Accueil  > Années 1952  > N°659 Janvier 1952  > Page 6 Tous droits réservés

Le tir de chasse devant les chiens

La bécassine

Si le tir de la bécassine (1) fait tomber sur lui une pluie d'opinions divisées, volontiers doctrinales, ces opinions sont toutes, ou presque toutes, subjectives jusqu'au bout des ongles, si nous osons nous exprimer ainsi.

Elles émanent de spécialistes ayant voix au chapitre et possédant chacun un tempérament de bécassinier, lequel, s'il leur permet de réussir dans des proportions à peu près égales, leur défend d'arriver aux mêmes résultats en recourant aux moyens employés par les autres.

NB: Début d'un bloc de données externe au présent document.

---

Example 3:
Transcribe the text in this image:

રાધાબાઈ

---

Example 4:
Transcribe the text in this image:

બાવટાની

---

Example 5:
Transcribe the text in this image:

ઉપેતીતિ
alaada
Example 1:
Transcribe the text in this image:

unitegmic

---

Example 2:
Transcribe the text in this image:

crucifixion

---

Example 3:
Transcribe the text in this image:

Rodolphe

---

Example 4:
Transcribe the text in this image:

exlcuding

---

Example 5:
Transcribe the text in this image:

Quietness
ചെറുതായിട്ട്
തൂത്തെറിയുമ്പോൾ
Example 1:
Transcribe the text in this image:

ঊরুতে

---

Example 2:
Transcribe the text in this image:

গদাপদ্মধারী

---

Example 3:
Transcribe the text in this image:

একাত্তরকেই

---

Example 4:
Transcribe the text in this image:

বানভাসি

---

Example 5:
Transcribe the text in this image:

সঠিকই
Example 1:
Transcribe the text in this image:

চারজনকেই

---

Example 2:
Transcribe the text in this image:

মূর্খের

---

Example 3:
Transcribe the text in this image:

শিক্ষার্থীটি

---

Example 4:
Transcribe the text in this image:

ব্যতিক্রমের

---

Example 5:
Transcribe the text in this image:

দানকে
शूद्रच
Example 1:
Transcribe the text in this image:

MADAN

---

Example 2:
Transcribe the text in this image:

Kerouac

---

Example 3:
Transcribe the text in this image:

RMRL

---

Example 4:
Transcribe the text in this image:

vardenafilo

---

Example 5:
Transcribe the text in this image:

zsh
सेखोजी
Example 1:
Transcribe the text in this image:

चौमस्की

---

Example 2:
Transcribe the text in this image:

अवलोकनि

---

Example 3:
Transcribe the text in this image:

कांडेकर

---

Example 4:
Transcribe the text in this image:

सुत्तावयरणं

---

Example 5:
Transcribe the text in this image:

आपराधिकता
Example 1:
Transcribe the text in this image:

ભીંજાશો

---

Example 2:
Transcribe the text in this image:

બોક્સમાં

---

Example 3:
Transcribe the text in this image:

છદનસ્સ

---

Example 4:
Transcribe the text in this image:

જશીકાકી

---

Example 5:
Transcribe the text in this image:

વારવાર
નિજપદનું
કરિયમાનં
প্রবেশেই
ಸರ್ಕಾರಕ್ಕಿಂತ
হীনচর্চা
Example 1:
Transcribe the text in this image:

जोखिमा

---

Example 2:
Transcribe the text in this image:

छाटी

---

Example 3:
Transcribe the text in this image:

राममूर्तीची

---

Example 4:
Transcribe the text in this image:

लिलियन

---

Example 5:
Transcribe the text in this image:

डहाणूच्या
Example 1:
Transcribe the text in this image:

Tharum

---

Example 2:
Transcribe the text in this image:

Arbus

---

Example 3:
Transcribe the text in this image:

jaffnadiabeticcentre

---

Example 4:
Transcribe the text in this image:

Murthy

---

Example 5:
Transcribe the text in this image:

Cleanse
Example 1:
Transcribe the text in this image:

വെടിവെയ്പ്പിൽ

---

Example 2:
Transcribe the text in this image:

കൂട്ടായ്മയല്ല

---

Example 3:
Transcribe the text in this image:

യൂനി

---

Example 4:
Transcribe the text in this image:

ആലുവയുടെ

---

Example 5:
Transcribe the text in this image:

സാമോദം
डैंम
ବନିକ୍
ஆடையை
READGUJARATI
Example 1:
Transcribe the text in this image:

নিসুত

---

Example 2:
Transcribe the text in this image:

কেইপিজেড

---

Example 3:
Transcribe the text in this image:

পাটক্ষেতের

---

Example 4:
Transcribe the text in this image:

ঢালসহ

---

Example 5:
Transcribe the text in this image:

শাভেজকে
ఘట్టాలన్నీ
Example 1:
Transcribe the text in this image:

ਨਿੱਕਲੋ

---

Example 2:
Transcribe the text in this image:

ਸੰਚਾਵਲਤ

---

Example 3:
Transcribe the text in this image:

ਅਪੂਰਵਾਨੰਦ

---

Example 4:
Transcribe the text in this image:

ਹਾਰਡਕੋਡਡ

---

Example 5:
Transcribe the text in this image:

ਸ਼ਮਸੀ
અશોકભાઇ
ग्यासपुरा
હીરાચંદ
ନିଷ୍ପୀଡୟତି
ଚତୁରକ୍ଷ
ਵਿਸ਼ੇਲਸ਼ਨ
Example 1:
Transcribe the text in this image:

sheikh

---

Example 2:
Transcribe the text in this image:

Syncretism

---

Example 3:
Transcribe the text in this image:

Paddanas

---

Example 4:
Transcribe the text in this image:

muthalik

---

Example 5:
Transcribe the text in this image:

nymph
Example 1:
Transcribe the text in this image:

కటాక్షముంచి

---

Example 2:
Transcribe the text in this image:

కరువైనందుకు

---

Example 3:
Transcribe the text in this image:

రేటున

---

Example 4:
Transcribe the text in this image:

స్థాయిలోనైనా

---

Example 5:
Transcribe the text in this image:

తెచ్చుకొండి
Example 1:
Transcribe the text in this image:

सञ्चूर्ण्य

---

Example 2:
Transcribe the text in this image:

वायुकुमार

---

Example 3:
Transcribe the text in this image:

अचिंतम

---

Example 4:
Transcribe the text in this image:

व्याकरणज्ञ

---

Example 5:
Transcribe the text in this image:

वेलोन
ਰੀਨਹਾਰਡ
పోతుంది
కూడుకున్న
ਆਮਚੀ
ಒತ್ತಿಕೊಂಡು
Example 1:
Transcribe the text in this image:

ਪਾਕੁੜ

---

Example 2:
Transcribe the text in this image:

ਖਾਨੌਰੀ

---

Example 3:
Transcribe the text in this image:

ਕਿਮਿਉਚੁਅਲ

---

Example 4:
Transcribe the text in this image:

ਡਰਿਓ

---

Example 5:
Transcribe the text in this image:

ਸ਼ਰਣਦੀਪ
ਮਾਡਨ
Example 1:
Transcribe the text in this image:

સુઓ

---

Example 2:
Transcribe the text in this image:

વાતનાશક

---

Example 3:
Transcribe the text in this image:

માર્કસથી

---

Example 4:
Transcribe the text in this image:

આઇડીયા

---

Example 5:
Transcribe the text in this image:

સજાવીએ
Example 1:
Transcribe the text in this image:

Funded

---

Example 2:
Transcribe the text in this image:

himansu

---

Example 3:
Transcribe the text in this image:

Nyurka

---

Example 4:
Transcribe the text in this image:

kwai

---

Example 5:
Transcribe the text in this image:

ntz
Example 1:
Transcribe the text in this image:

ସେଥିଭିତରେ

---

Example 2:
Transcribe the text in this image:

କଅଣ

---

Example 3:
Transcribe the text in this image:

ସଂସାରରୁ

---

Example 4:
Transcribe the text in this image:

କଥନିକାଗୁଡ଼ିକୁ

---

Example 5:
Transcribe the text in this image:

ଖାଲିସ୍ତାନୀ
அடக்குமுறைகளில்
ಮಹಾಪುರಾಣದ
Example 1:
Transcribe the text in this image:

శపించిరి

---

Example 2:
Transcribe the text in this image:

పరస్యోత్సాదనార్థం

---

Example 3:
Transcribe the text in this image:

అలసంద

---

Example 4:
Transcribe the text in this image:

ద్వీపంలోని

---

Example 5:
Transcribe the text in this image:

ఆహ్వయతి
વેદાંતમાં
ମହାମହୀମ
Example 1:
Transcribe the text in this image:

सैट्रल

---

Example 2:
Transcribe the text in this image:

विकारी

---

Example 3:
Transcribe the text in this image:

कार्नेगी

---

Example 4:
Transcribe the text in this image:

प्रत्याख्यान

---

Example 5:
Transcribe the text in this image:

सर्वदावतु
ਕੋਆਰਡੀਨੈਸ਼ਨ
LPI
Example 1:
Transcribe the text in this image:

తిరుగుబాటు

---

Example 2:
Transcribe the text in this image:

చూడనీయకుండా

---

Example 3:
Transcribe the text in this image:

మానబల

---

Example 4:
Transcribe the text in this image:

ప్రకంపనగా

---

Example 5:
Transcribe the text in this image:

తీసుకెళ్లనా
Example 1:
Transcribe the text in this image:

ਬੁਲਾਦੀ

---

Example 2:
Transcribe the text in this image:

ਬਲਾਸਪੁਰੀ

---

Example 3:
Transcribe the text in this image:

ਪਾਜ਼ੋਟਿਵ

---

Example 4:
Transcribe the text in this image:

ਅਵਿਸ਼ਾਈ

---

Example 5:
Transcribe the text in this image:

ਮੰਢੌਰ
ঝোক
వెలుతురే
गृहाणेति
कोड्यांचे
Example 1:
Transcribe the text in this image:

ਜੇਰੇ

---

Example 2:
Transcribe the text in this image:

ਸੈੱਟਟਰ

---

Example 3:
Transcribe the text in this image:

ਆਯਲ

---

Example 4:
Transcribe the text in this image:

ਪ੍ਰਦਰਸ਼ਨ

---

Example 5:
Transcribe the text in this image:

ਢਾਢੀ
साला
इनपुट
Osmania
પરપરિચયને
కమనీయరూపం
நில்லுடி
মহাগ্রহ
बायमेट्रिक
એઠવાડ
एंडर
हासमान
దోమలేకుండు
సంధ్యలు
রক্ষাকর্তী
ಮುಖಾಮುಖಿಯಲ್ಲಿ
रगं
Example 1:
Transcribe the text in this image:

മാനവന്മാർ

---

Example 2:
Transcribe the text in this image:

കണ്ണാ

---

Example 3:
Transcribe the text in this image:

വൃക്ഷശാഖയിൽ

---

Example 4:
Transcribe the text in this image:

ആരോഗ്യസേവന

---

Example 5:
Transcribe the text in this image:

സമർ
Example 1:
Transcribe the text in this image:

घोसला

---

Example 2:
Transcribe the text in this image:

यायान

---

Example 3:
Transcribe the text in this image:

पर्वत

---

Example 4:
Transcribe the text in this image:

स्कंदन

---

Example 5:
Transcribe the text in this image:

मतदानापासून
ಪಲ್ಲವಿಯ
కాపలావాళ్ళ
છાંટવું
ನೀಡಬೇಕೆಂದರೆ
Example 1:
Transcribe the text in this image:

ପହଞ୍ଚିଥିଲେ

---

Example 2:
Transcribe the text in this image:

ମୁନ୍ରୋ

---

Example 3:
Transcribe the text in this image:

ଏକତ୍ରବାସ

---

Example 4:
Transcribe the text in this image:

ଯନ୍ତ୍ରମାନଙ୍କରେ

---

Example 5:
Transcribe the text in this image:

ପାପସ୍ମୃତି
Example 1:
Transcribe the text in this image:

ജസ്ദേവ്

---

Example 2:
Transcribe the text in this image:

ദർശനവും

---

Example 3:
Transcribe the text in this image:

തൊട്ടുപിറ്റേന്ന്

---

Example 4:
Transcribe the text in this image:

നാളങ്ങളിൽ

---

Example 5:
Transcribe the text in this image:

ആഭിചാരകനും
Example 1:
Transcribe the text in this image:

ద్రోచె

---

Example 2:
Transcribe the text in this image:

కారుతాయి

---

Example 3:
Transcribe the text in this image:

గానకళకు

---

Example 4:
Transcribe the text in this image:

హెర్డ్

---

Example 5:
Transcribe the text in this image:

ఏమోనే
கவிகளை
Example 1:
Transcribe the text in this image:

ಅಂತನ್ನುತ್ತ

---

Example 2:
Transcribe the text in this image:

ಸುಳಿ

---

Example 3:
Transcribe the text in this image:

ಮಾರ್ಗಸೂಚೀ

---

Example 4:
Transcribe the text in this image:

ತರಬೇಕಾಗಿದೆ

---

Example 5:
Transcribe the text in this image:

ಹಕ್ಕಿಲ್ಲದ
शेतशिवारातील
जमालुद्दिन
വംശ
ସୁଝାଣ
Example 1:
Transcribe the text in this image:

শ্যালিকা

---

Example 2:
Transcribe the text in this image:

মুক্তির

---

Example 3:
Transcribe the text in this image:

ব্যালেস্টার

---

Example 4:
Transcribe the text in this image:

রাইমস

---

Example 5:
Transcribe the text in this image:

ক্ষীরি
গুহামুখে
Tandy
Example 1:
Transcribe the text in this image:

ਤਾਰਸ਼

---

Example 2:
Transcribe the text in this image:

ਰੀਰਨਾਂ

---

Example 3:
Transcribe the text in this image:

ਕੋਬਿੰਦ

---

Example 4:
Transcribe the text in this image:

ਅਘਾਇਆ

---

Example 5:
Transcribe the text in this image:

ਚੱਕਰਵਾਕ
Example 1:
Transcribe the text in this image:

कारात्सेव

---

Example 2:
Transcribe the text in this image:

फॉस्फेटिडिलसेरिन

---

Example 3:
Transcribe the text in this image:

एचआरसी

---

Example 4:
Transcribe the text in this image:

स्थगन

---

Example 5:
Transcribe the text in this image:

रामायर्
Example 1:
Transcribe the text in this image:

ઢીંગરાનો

Les débutants, lorsqu'ils sont, par hasard, assoiffés de conseils et qu'ils en recherchent les sources principales pour se désaltérer, les débutants, disions-nous, ont la tête cassée par toutes les recommandations plus ou moins méthodiques dont ils sont abreuvés et qui sont loin d'être « omnibus ». Elles peuvent se montrer effectives quand elles s'accordent avec la nature de ceux qui les absorbent et mauvaises dans le cas contraire.

Alors, quoi faire ? Comment s'orienter dans son noviciat de bécassinier avant de prononcer ses vœux ?

Savoir, avant toutes choses, si l'on possède l'étoffe d'un tireur ou d'un chasseur de bécassines ? Quoique les détonations du fusil de l'un ou de l'autre n'en soient ni plus fortes ni plus faibles, la différence est sensible.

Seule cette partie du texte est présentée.